### TASK DESCRIPTION:
Would you restate every entry that follows, word for word, and leave out the pictures?

### GIVEN RECORDS:
══════════

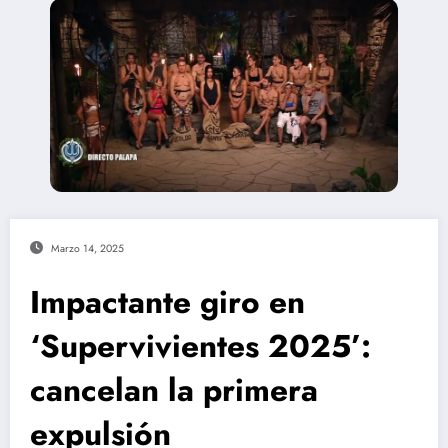
Marzo 14, 2025
Impactante giro en
‘Supervivientes 2025’:
cancelan la primera
expulsión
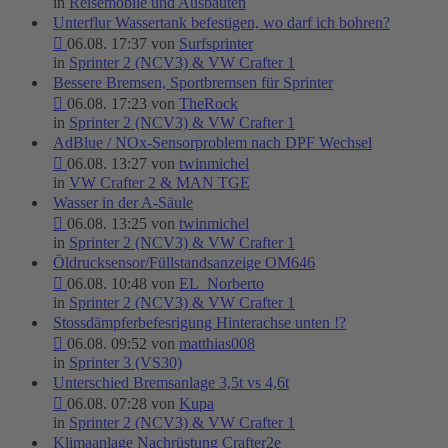
in
Reisemobile und Ausbauten
Unterflur Wassertank befestigen, wo darf ich bohren?
06.08. 17:37 von
Surfsprinter
in
Sprinter 2 (NCV3) & VW Crafter 1
Bessere Bremsen, Sportbremsen für Sprinter
06.08. 17:23 von
TheRock
in
Sprinter 2 (NCV3) & VW Crafter 1
AdBlue / NOx-Sensorproblem nach DPF Wechsel
06.08. 13:27 von
twinmichel
in
VW Crafter 2 & MAN TGE
Wasser in der A-Säule
06.08. 13:25 von
twinmichel
in
Sprinter 2 (NCV3) & VW Crafter 1
Öldrucksensor/Füllstandsanzeige OM646
06.08. 10:48 von
EL_Norberto
in
Sprinter 2 (NCV3) & VW Crafter 1
Stossdämpferbefesrigung Hinterachse unten !?
06.08. 09:52 von
matthias008
in
Sprinter 3 (VS30)
Unterschied Bremsanlage 3,5t vs 4,6t
06.08. 07:28 von
Kupa
in
Sprinter 2 (NCV3) & VW Crafter 1
Klimaanlage Nachrüstung Crafter2e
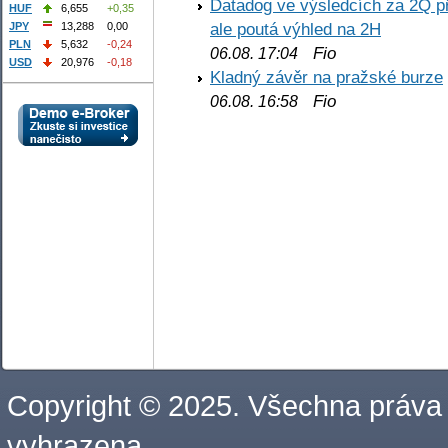
Datadog ve výsledcích za 2Q př
HUF
6,655
+0,35
ale poutá výhled na 2H
JPY
13,288
0,00
PLN
5,632
-0,24
Fio
06.08. 17:04
USD
20,976
-0,18
Kladný závěr na pražské burze
Fio
06.08. 16:58
Copyright © 2025. Všechna práva
vyhrazena.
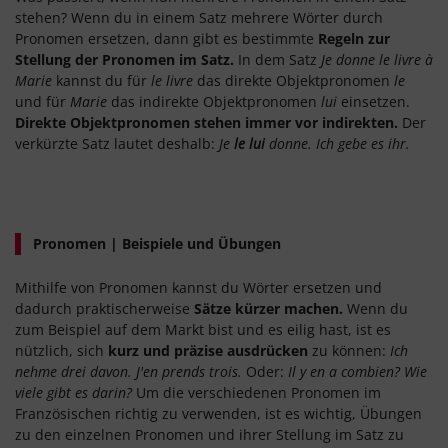
stehen? Wenn du in einem Satz mehrere Wörter durch
Pronomen ersetzen, dann gibt es bestimmte
Regeln zur
Stellung der Pronomen im Satz.
In dem Satz
Je donne le livre à
Marie
kannst du für
le livre
das direkte Objektpronomen
le
und für
Marie
das indirekte Objektpronomen
lui
einsetzen.
Direkte Objektpronomen stehen immer vor indirekten.
Der
verkürzte Satz lautet deshalb:
Je
le lui
donne. Ich gebe es ihr.
Pronomen | Beispiele und Übungen
Mithilfe von Pronomen kannst du Wörter ersetzen und
dadurch praktischerweise
Sätze kürzer machen.
Wenn du
zum Beispiel auf dem Markt bist und es eilig hast, ist es
nützlich, sich
kurz und präzise ausdrücken
zu können:
Ich
nehme drei davon. J'en prends trois.
Oder:
Il y en a combien? Wie
viele gibt es darin?
Um die verschiedenen Pronomen im
Französischen richtig zu verwenden, ist es wichtig, Übungen
zu den einzelnen Pronomen und ihrer Stellung im Satz zu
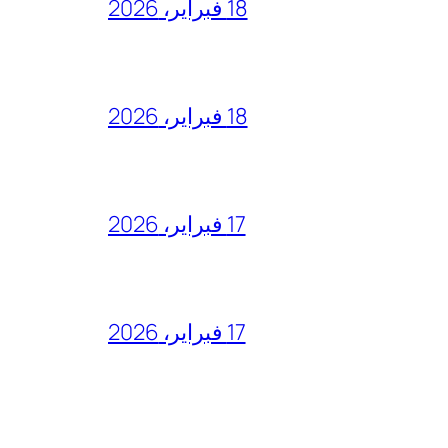
18 فبراير، 2026
18 فبراير، 2026
17 فبراير، 2026
17 فبراير، 2026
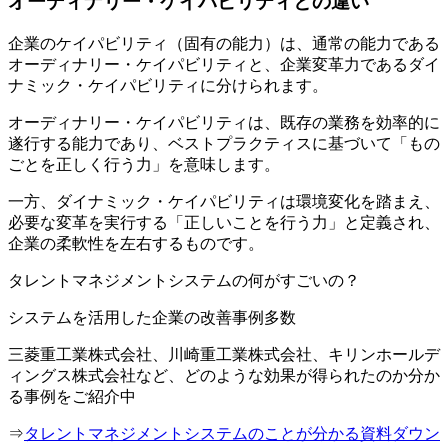
オーディナリー・ケイパビリティとの違い
企業のケイパビリティ（固有の能力）は、通常の能力である
オーディナリー・ケイパビリティと、企業変革力であるダイ
ナミック・ケイパビリティに分けられます。
オーディナリー・ケイパビリティは、既存の業務を効率的に
遂行する能力であり、ベストプラクティスに基づいて「もの
ごとを正しく行う力」を意味します。
一方、ダイナミック・ケイパビリティは環境変化を踏まえ、
必要な変革を実行する「正しいことを行う力」と定義され、
企業の柔軟性を左右するものです。
タレントマネジメントシステムの何がすごいの？
システムを活用した企業の改善事例多数
三菱重工業株式会社、川崎重工業株式会社、キリンホールデ
ィングス株式会社など、どのような効果が得られたのか分か
る事例をご紹介中
⇒
タレントマネジメントシステムのことが分かる資料ダウン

══════════

### SOLUTION TO THIS TASK:
Marzo 14, 2025
Impactante giro en
‘Supervivientes 2025’:
cancelan la primera
expulsión
in
Reisemobile und Ausbauten
Unterflur Wassertank befestigen, wo darf ich bohren?
06.08. 17:37 von
Surfsprinter
in
Sprinter 2 (NCV3) & VW Crafter 1
Bessere Bremsen, Sportbremsen für Sprinter
06.08. 17:23 von
TheRock
in
Sprinter 2 (NCV3) & VW Crafter 1
AdBlue / NOx-Sensorproblem nach DPF Wechsel
06.08. 13:27 von
twinmichel
in
VW Crafter 2 & MAN TGE
Wasser in der A-Säule
06.08. 13:25 von
twinmichel
in
Sprinter 2 (NCV3) & VW Crafter 1
Öldrucksensor/Füllstandsanzeige OM646
06.08. 10:48 von
EL_Norberto
in
Sprinter 2 (NCV3) & VW Crafter 1
Stossdämpferbefesrigung Hinterachse unten !?
06.08. 09:52 von
matthias008
in
Sprinter 3 (VS30)
Unterschied Bremsanlage 3,5t vs 4,6t
06.08. 07:28 von
Kupa
in
Sprinter 2 (NCV3) & VW Crafter 1
Klimaanlage Nachrüstung Crafter2e
Datadog ve výsledcích za 2Q př
HUF
6,655
+0,35
ale poutá výhled na 2H
JPY
13,288
0,00
PLN
5,632
-0,24
Fio
06.08. 17:04
USD
20,976
-0,18
Kladný závěr na pražské burze
Fio
06.08. 16:58
Copyright © 2025. Všechna práva
vyhrazena.
stehen? Wenn du in einem Satz mehrere Wörter durch
Pronomen ersetzen, dann gibt es bestimmte
Regeln zur
Stellung der Pronomen im Satz.
In dem Satz
Je donne le livre à
Marie
kannst du für
le livre
das direkte Objektpronomen
le
und für
Marie
das indirekte Objektpronomen
lui
einsetzen.
Direkte Objektpronomen stehen immer vor indirekten.
Der
verkürzte Satz lautet deshalb:
Je
le lui
donne. Ich gebe es ihr.
Pronomen | Beispiele und Übungen
Mithilfe von Pronomen kannst du Wörter ersetzen und
dadurch praktischerweise
Sätze kürzer machen.
Wenn du
zum Beispiel auf dem Markt bist und es eilig hast, ist es
nützlich, sich
kurz und präzise ausdrücken
zu können:
Ich
nehme drei davon. J'en prends trois.
Oder:
Il y en a combien? Wie
viele gibt es darin?
Um die verschiedenen Pronomen im
Französischen richtig zu verwenden, ist es wichtig, Übungen
zu den einzelnen Pronomen und ihrer Stellung im Satz zu
18 فبراير، 2026
18 فبراير، 2026
17 فبراير، 2026
17 فبراير، 2026
オーディナリー・ケイパビリティとの違い
企業のケイパビリティ（固有の能力）は、通常の能力である
オーディナリー・ケイパビリティと、企業変革力であるダイ
ナミック・ケイパビリティに分けられます。
オーディナリー・ケイパビリティは、既存の業務を効率的に
遂行する能力であり、ベストプラクティスに基づいて「もの
ごとを正しく行う力」を意味します。
一方、ダイナミック・ケイパビリティは環境変化を踏まえ、
必要な変革を実行する「正しいことを行う力」と定義され、
企業の柔軟性を左右するものです。
タレントマネジメントシステムの何がすごいの？
システムを活用した企業の改善事例多数
三菱重工業株式会社、川崎重工業株式会社、キリンホールデ
ィングス株式会社など、どのような効果が得られたのか分か
る事例をご紹介中
⇒
タレントマネジメントシステムのことが分かる資料ダウン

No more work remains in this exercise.